5.Fraud Detection Model

This core component trains and evaluates machine learning models on the embedded transaction data to classify fraudulent and non-fraudulent behavior. Models like XGBoost, Random Forest, and Logistic Regression are used and compared.

Subfolders:

train test split → Scripts for splitting the dataset using stratified sampling or k-fold.

model training/→ ML training pipelines with hyperparameter tuning.

model_evaluation/ → Code for computing metrics like accuracy, precision, recall, F1-score, and AUC.

saved models → Serialized models (e.g., .pkl, .joblib).

comparison results/ → Performance comparison with/without Node2vec and between models.

6.Evaluation Metrics

Dedicated folder for performance analysis and comparison of model results across different configurations, embedding techniques, or datasets.

Subfolders:

confusion matrices/ → Graphs and CSVs for confusion matrix outputs.

ROC curves → AUC-ROC plots for various models.

precision recall plots → Precision-recall tradeoff graphs.

model report docs → PDFs or markdown files summarizing results and observations.

7.Deployment (optional but recommended)

This module enables real-time or batch predictions via APIs.
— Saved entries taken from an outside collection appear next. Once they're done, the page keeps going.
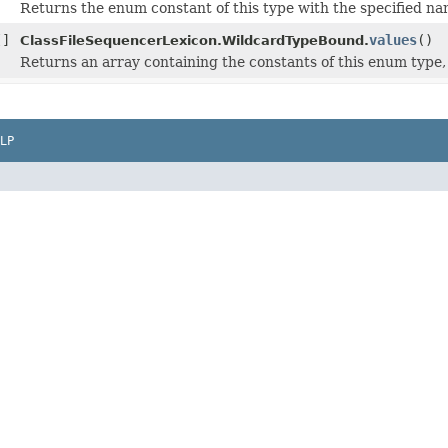
Returns the enum constant of this type with the specified na
[]
values
()
ClassFileSequencerLexicon.WildcardTypeBound.
Returns an array containing the constants of this enum type, 
LP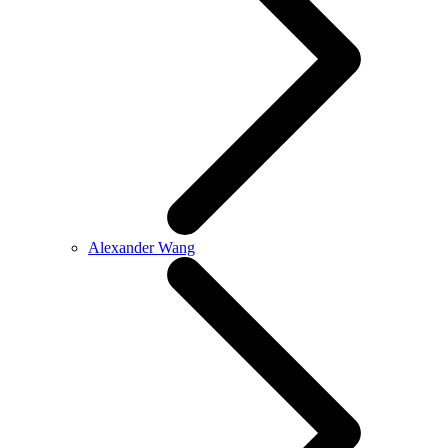
Alexander Wang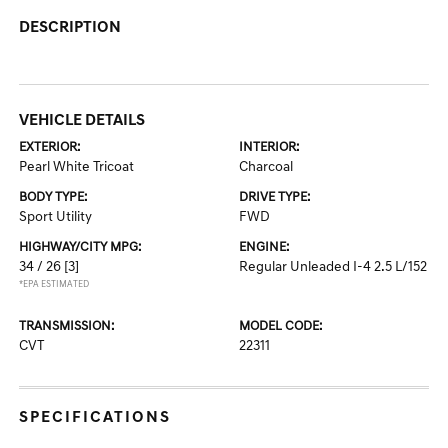
DESCRIPTION
VEHICLE DETAILS
EXTERIOR:
INTERIOR:
Pearl White Tricoat
Charcoal
BODY TYPE:
DRIVE TYPE:
Sport Utility
FWD
HIGHWAY/CITY MPG:
ENGINE:
34 / 26
[3]
Regular Unleaded I-4 2.5 L/152
*EPA ESTIMATED
TRANSMISSION:
MODEL CODE:
CVT
22311
SPECIFICATIONS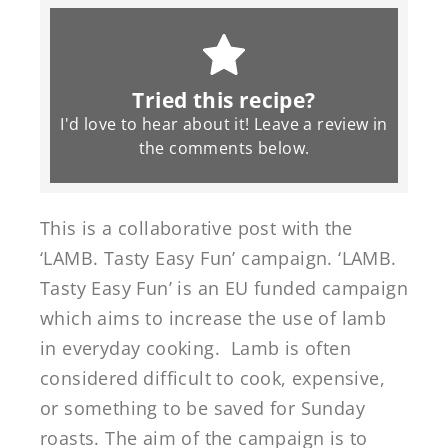
Tried this recipe?
I'd love to hear about it! Leave a review in
the
comments
below.
This is a collaborative post with the
‘LAMB. Tasty Easy Fun’ campaign. ‘LAMB.
Tasty Easy Fun’ is an EU funded campaign
which aims to increase the use of lamb
in everyday cooking. Lamb is often
considered difficult to cook, expensive,
or something to be saved for Sunday
roasts. The aim of the campaign is to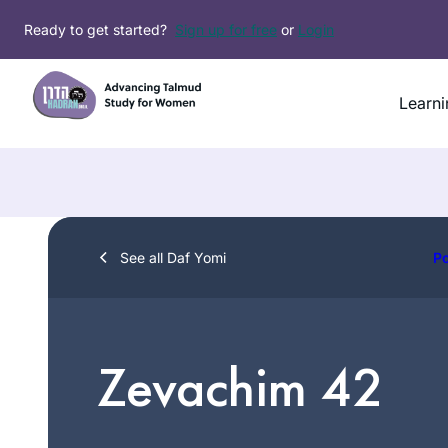
Skip
Ready to get started?
Sign up for free
or
Login
to
content
Learni
See all Daf Yomi
P
Zevachim 42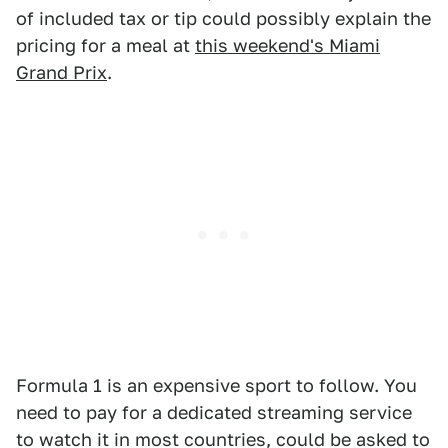
of included tax or tip could possibly explain the
pricing for a meal at
this weekend's Miami
Grand Prix
.
Formula 1 is an expensive sport to follow. You
need to pay for a dedicated streaming service
to watch it in most countries, could be asked to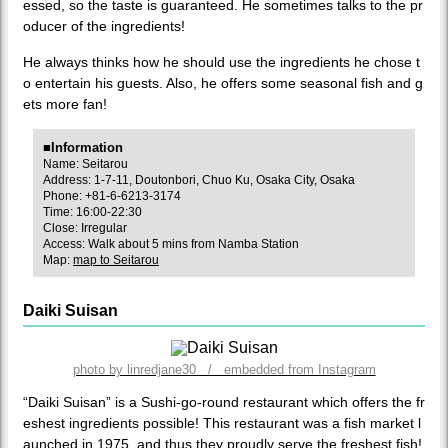
essed, so the taste is guaranteed. He sometimes talks to the pr
oducer of the ingredients!
He always thinks how he should use the ingredients he chose t
o entertain his guests. Also, he offers some seasonal fish and g
ets more fan!
■Information
Name: Seitarou
Address: 1-7-11, Doutonbori, Chuo Ku, Osaka City, Osaka
Phone: +81-6-6213-3174
Time: 16:00-22:30
Close: Irregular
Access: Walk about 5 mins from Namba Station
Map:
map to Seitarou
Daiki Suisan
photo by linredjane30 / embedded from Instagram
“Daiki Suisan” is a Sushi-go-round restaurant which offers the fr
eshest ingredients possible! This restaurant was a fish market l
aunched in 1975, and thus they proudly serve the freshest fish!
Also supports visual dashboards using Streamlit or Dash to show fraud patterns, alerts, and trends.

Subfolders:

API service → Flask or FastAPI backend to serve ML model predictions.

Streamlit dashboard → Python scripts for interactive dashboards.

deployment config → Dockerfiles, requirements.txt, deployment scripts.

frontend static → Optional HTML/CSS/JS if you integrate any static pages.

8.Dataset

Contains datasets used for training, testing, and validating the models. Also includes any synthetic data generation code.

Subfolders:

kaggle dataset → Downloaded and preprocessed the Kaggle fraud dataset.

IEEE dataset → IEEE-CIS data files and schema documentation.

synthetic_generator/ → Scripts to generate synthetic transaction data with labeled fraud.

Schema docs are YAML or JSON descriptions of all dataset fields and types.

9.Documentation

Project documentation, papers, design specs, meeting notes, and future roadmap documents go here.

Subfolders:

project proposal → Initial proposal, problem statement, and objectives.

tech stack docs → Explanations of tools used (Kafka, Spark, Node2vec, etc.).

research papers → PDF papers or links related to graph-based fraud detection.

readme files → Main readme_md for GitHub and other supporting documentation.

10 Utilities

Miscellaneous helper scripts and utilities used across modules.

Subfolders:

configfiles → YAML/JSON files for environment, paths, and model parameters.

logging utils → Custom logging functions.

data validation → Scripts for schema and integrity checks.

Helper functions → Utility functions (e.g., date formatting, metrics calculation).

11.Results and Reports

This section stores final outcomes, reports, and presentations to be used for project submission or demonstration.

Subfolders:

final results → Summary tables of model metrics and comparisons.

plots and charts → All final figures used in the report or dashboard.

presentation slides → PPT or PDF for academic/industrial review.

final report → The full report document includes the abstract, methodology, results, and conclusion.

Summary:

This structure allows:

Parallel development (e.g., model building and API design simultaneously).

Scalability (easy to replace models, datasets, or visualization tools).

Reusability (Node2vec embeddings can be reused in other ML tasks).

Maintainability (clean logs, modularity, and documentation).